- August 2003 issue 234 of British music magazine The Wire
- Other names: Freak folk
- Stylistic origins: Psychedelic folk; freak folk; folk rock; folk;
- Cultural origins: 2000s, United States

Other topics
- Anti-folk; neofolk; avant-folk; free folk; indie folk; wyrd folk;

= New Weird America =

2000s music scene

New Weird America is a music scene that emerged in the early 2000s. The term was coined by writer David Keenan in the August 2003 issue of British music magazine The Wire as a play on Greil Marcus's phrase "Old Weird America" from his book Invisible Republic which referred to music ranging from Harry Smith's Anthology of American Folk Music to Bob Dylan. The movement is inspired by the folk music of the 1960s and 1970s, while encompassing psychedelic folk genres such as free folk and freak folk.

==Etymology==
The term was coined by David Keenan in the issue 234 (August 2003) of The Wire, following the Brattleboro Free Folk Festival organized by Matt Valentine and Ron J. Schneiderman. It is a play on Greil Marcus's phrase "Old Weird America" as described in his book Invisible Republic, which deals with the lineage connecting the pre-World War II folk performers on Harry Smith's Anthology of American Folk Music to Bob Dylan and his milieu.

== History ==

=== Free folk ===
The Brattleboro Free Folk Festival was the summit gathering of the free folk scene that was largely centered in Massachusetts, Vermont, and Connecticut. The festival included Dredd Foole, Sunburned Hand of the Man, MV & EE, all members of Charalambides in different configurations, Jack Rose, Chris Corsano, Joshua, and Paul Flaherty — most of whom operated out of the Pioneer Valley area.
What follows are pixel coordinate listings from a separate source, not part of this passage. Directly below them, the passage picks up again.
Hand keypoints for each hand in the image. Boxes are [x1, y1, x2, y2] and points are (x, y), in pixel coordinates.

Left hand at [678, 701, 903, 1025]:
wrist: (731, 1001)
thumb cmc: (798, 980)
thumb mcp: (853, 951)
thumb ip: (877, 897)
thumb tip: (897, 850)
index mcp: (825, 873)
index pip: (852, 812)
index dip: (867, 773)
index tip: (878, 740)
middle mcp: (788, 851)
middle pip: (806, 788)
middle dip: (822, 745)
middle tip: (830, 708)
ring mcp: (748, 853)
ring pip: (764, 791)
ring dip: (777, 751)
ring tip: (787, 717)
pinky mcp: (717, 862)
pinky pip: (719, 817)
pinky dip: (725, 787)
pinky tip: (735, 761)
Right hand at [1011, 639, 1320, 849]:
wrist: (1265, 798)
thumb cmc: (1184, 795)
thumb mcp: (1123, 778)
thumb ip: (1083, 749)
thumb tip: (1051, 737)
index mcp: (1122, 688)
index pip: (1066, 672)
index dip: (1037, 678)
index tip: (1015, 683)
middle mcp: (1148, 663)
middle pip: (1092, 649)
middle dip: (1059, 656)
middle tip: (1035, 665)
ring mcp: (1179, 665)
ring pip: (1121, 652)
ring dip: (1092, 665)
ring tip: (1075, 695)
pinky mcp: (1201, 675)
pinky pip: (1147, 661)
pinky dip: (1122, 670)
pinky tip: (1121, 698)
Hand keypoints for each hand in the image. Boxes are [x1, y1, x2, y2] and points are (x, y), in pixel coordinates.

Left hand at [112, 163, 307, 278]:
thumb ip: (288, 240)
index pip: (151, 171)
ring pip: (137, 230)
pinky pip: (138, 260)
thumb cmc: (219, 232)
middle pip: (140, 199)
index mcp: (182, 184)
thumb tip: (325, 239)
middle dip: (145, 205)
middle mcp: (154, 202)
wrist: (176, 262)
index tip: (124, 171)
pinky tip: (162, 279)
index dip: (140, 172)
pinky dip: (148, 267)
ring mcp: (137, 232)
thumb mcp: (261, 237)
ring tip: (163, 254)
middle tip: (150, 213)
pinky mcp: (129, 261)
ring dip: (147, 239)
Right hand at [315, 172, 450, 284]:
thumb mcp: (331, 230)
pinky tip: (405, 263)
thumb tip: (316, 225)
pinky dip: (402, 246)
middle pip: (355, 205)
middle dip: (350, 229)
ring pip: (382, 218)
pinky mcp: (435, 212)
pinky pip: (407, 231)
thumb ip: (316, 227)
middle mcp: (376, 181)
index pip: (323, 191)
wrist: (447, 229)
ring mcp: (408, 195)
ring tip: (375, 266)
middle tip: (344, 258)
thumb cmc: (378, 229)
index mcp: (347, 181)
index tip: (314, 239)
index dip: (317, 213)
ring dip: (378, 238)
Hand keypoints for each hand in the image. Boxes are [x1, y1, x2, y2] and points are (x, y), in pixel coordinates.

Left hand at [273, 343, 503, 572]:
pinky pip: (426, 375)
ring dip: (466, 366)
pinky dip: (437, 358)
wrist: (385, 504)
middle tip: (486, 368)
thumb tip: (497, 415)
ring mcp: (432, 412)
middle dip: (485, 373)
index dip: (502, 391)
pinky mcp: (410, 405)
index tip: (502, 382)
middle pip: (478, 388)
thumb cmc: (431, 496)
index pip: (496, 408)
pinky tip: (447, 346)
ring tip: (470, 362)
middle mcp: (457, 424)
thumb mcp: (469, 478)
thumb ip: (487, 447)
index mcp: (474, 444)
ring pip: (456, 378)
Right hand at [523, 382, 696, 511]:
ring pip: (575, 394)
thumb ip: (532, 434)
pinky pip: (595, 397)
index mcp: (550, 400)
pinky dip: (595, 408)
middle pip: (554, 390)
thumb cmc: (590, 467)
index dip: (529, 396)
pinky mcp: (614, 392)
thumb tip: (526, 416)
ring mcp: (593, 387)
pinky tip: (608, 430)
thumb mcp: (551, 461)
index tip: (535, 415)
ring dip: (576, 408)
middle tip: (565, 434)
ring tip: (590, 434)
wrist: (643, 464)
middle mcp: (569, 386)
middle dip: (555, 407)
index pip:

The scene drew on a wide range of musical influences, which Keenan summed up as "acoustic roots to drone, ritualistic performance, Krautrock, ecstatic jazz, hillbilly mountain music, psychedelia, archival blues and folk sides, Country funk and more." Adding, "ask any of these musicians where the initial energising spark for the New Weird America came from and they'll point you right back to Dredd Foole's epochal 1994 solo album, In Quest of Tense."

In 2008, Pitchfork staffer Amanda Petrusich stated:

Free-folk is also heavily inﬂuenced by British folksingers from the latter half of the twentieth century, mirroring, however inadvertently, the exact origins of all American folk music, which itself was inspired by Celtic, Scottish, and English folk songs in the early 1800s. British bands and artists like Bert Jansch and Pentangle, Comus, Shirley Collins, the Incredible String Band, Donovan, Vashti Bunyan, Fairport Convention, Roy Harper, and loads of others peaked in Britain in the 1960s and '70s

This largely underground scene, which also incorporated musicians from outside the region, including Six Organs of Admittance and Charalambides, was generally referred to as "free folk", as named by Matt Valentine. Wrote Keenan:

Mostly based outside of the major US cities, disparate, culturally disenfranchised cells have begun to telegraph between each other, forming alliances via limited handmade releases and a vast subterranean network of samizdat publications, musician- and fan-run labels and distributors like Apostacy, Child of Microtones, Eclipse, Ecstatic Yod, Fusetron, Qbico, Seres, Siwa, Sound@One, Spirit of Orr, Time-Lag, U-Sound, Vhf and Wholly Other. This particular cottage industry came into existence initially out of necessity, as no one else would touch this music.

=== Freak Folk ===

A higher profile collection of American musicians emerged at roughly the same time as Keenan's article. Almost entirely unconnected from the Free Folk scene and supporting labels, this far more visible and commercially successful wave is commonly referred to as Freak Folk. With influences more primarily centered on psychedelic rock and folk groups of the 1960s and 1970s, including American performers Holy Modal Rounders and English and Scottish groups, such as Pentangle, Incredible String Band, Donovan and Comus, this wave was spearheaded by Devendra Banhart, Joanna Newsom, and Vetiver. Both scenes were widely referred to in the music press as "New Weird America."